■ WORK REQUEST
Translate this sentence from the text on R lists into Spanish: "R lists are like Python dictionaries, or hashes in Perl, but with the important distinction that they retain their ordering."

R lists are like Python dictionaries, or hashes in Perl, but with the important distinction that they retain their ordering. Lists can also store multiple data types.

1. Create a list using the list() function:
> contact_info <- list("first_name" = "Roger", 
                     "middle_initiual" = "T", 
                     "last_name" = "Shrubber", 
                     "address" = "123 Jump St.",
                     "age" = as.integer(100))

2. Access 1st element by index position (NOTE that this returns a list):
> contact_info[1]

$first_name = 'Roger'

# 3. Access list element by name:
> contact_info["first_name"]

$first_name = 'Roger'

4. Access first 3 elements in the list:
contact_info[1:3]

$first_name
'Roger'
$middle_initiual
'T'
$last_name
'Shrubber'

5. Access just the values, without their names (keys)
unlist(contact_info[1:3], use.names = FALSE)

'Roger' 'T' 'Shrubber'

6. Access just the value of an element using the $<name> syntax
contact_info$address

'123 Jump St.'

Lists are very useful as lookup tables and as catch-all containers for random crap. Lists are slower than vectors though, so should be used with discretion.

Matrices

R implements a 2-dimensional array using the matrix() function. Higher dimension arrays are possible as well, but since I haven’t used them yet, I’ll stick with what I know.

■ DATASET CONTENT
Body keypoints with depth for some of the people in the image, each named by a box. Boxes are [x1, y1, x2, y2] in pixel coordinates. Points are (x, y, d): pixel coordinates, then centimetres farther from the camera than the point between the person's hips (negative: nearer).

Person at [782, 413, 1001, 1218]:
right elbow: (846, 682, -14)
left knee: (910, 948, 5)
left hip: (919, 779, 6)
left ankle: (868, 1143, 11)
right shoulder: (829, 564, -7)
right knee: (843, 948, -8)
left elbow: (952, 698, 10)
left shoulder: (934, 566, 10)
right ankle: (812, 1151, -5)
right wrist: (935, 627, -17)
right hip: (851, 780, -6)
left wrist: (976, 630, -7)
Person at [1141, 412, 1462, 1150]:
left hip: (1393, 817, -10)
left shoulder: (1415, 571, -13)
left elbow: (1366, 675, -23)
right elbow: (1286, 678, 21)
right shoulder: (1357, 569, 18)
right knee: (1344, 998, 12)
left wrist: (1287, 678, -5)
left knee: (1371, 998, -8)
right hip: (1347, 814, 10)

■ THE ANSWER
Las listas de R son como los diccionarios de Python o los hashes de Perl, pero con la importante diferencia de que conservan su orden.